Sükûnet…

Yüreğimiz daha çok yanacak; içimiz kan ağlayacak, analar karalar bağlamaya devam edecek, millet olarak topyekûn yas tutacağız.

Fidanlarımız toprağın kara bağrına düşecek; geriden gelenler bir an olsun tereddüt etmeden, anlık ta olsa gözünü kırpmadan ateşin ortasına girecek.

Evladını hayata hazırlayanlar bir gün bile ye’se düşmeyecek; herkes çocuğunu önce vatan için hazırladığını unutmayacak.

Kimse vatan olmanın, bayrak altında yaşamanın bedelsiz olduğunu düşünme gafletine düşmeyecek; herkes tek gözü açık uyumaya devam edecek.

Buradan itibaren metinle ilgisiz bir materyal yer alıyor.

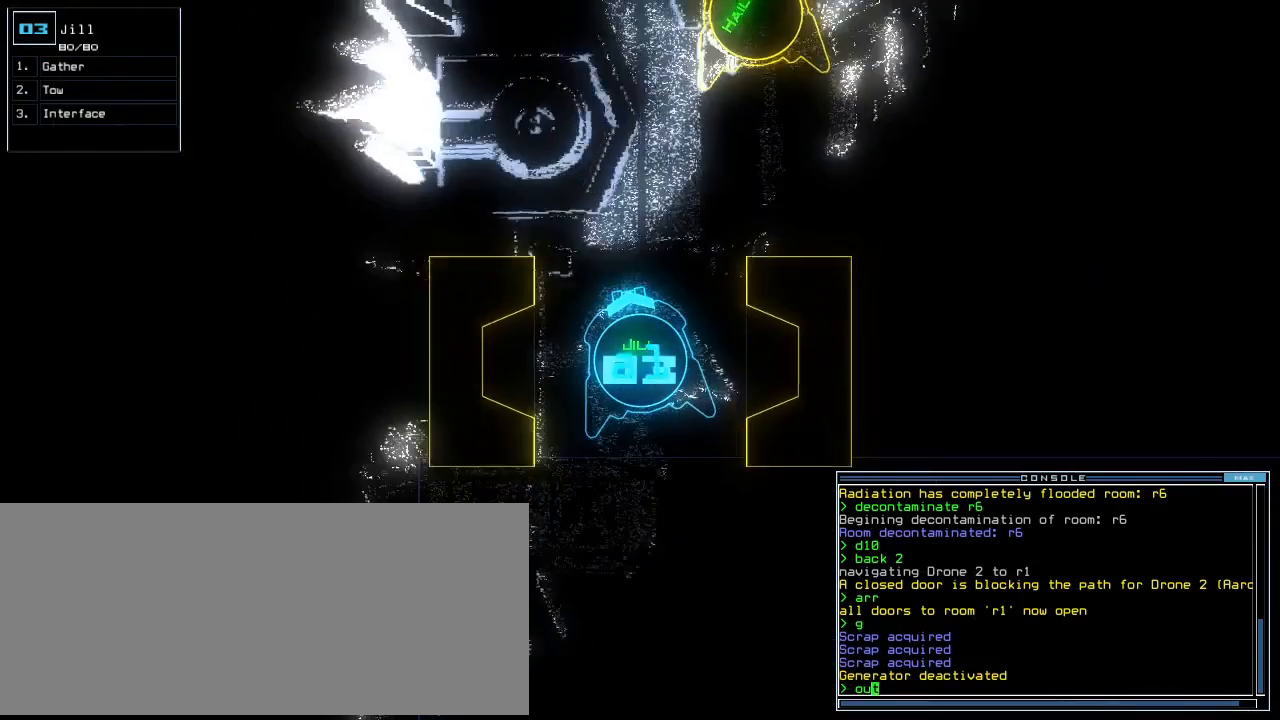
{"keys": ["up"], "events": []}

Ne bir mesaj, ne bir karşı hamle, ne karşı tarafın geri adımı bizi rehavete sevk etmeyecek; herkes kimden nasıl ve ne zaman hesap soracağını bilecek.

Herkes gözyaşlarını dışına değil, içine akıtmaya devam edecek; kan kusanlar, kızılcık şerbeti içtik diyecek, gözyaşını dışa taşırmanın bile zaafa düşmek olduğunu kimse unutmayacak.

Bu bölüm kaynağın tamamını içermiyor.